Since the upper hose is hot and lower is cooler, to me that says the coolant is flowing in the correct direction. Where is the ect sensor for the ecm located?
 
Since the upper hose is hot and lower is cooler, to me that says the coolant is flowing in the correct direction. Where is the ect sensor for the ecm located?

On the intake manifold, right below the thermostat.
C64604AF-7F32-4671-B492-F7A7914C42E9.jpeg
 
I would be wanting a second opinion on that temperature coming from the head sensor.
 
Kind of a pain, but totally worth it if it proves your theory
 
L29’s have two coolant temp sensors. One for the gauge, in the head and one in the intake for the pcm. Reading at the head can be higher than in the intake.

Given some of the other symptoms that have been found has there been any effort to check and see if there was combustion pressure in the cooling system? If the head gasket failed and pressure was elevated in the cooling system. It would usually go past the cap and puke out into the puke tank.
 
L29’s have two coolant temp sensors. One for the gauge, in the head and one in the intake for the pcm. Reading at the head can be higher than in the intake.

Given some of the other symptoms that have been found has there been any effort to check and see if there was combustion pressure in the cooling system? If the head gasket failed and pressure was elevated in the cooling system. It would usually go past the cap and puke out into the puke tank.

I'm use to seeing the temp difference between the head and manifold but not 35+ degrees.

I just pressurized the cooling system to see if it held pressure and it passed. I also tested the coolant with a leak detector and it passed as well. No puking or excessive pressure that I can see.
 
I'm use to seeing the temp difference between the head and manifold but not 35+ degrees.

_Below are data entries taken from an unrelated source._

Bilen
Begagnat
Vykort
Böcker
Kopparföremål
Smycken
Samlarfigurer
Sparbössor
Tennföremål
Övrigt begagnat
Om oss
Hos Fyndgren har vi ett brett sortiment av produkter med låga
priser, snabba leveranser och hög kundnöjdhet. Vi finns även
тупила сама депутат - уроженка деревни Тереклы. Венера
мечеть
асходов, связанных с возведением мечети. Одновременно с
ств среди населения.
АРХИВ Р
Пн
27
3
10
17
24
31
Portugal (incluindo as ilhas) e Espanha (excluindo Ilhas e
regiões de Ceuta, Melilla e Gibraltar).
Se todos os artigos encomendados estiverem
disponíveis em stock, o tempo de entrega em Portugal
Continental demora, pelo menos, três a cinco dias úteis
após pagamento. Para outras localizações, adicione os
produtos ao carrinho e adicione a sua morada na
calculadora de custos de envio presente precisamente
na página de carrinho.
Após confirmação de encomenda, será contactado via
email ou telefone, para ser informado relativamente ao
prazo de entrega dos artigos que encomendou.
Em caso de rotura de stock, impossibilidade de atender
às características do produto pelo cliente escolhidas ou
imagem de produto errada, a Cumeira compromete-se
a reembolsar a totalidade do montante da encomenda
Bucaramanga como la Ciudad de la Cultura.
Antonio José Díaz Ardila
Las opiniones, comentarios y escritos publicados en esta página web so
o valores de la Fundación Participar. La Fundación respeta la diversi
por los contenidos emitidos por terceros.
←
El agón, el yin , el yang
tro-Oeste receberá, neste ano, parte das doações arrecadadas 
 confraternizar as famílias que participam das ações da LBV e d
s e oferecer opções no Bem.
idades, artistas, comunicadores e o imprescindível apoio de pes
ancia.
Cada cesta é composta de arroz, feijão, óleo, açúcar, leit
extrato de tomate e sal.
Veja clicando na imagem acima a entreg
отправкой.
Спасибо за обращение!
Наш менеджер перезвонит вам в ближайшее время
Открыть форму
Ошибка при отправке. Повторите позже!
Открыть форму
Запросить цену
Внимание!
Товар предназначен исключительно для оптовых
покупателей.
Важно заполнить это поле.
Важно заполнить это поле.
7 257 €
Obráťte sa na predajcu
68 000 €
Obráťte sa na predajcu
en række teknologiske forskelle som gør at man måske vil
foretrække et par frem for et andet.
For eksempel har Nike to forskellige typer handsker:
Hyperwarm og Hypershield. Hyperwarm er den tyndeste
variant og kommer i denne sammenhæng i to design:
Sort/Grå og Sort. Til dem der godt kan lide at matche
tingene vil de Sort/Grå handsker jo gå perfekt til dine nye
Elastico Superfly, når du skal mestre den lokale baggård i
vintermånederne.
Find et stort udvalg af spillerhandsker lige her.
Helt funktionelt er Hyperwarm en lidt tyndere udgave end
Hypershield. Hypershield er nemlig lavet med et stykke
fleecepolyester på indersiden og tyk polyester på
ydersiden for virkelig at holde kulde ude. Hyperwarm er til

I just pressurized the cooling system to see if it held pressure and it passed. I also tested the coolant with a leak detector and it passed as well. No puking or excessive pressure that I can see.
So I guess that brings the question is the gauge the only thing giving the indicator to the overheat? Smoke is gone, plugs don’t show any evidence of being washed clean with coolant either. No combustion pressure in the cooling system. I assume it’s running normal when the gauge shows hot too?

If the sensor for the pcm is not reading hot when the gauge is showing it’s overheating and the sender is new it might be that the cluster itself is off. Not much you can do to address that. Installing a mechanical or aftermarket electric gauge that runs more in line would confirm. Since you really can’t go out and get replacement clusters that easy for the old stuff you could just leave the aftermarket gauge installed so you had an accurate reading or use an OBD2 Bluetooth device to be able to monitor with your phone from the other sensor.
 
So I guess that brings the question is the gauge the only thing giving the indicator to the overheat? Smoke is gone, plugs don’t show any evidence of being washed clean with coolant either. No combustion pressure in the cooling system. I assume it’s running normal when the gauge shows hot too?

If the sensor for the pcm is not reading hot when the gauge is showing it’s overheating and the sender is new it might be that the cluster itself is off. Not much you can do to address that. Installing a mechanical or aftermarket electric gauge that runs more in line would confirm. Since you really can’t go out and get replacement clusters that easy for the old stuff you could just leave the aftermarket gauge installed so you had an accurate reading or use an OBD2 Bluetooth device to be able to monitor with your phone from the other sensor.

It runs great and the idle is smooth. The only sign of it being hot is the gauge.

I’m going to install the mechanical gauge in the morning and see what it says.

Thanks
 
Hand help temp gun. Check the head at the sensor.

I would leaning towards a faulty gauge. You have been through everything else.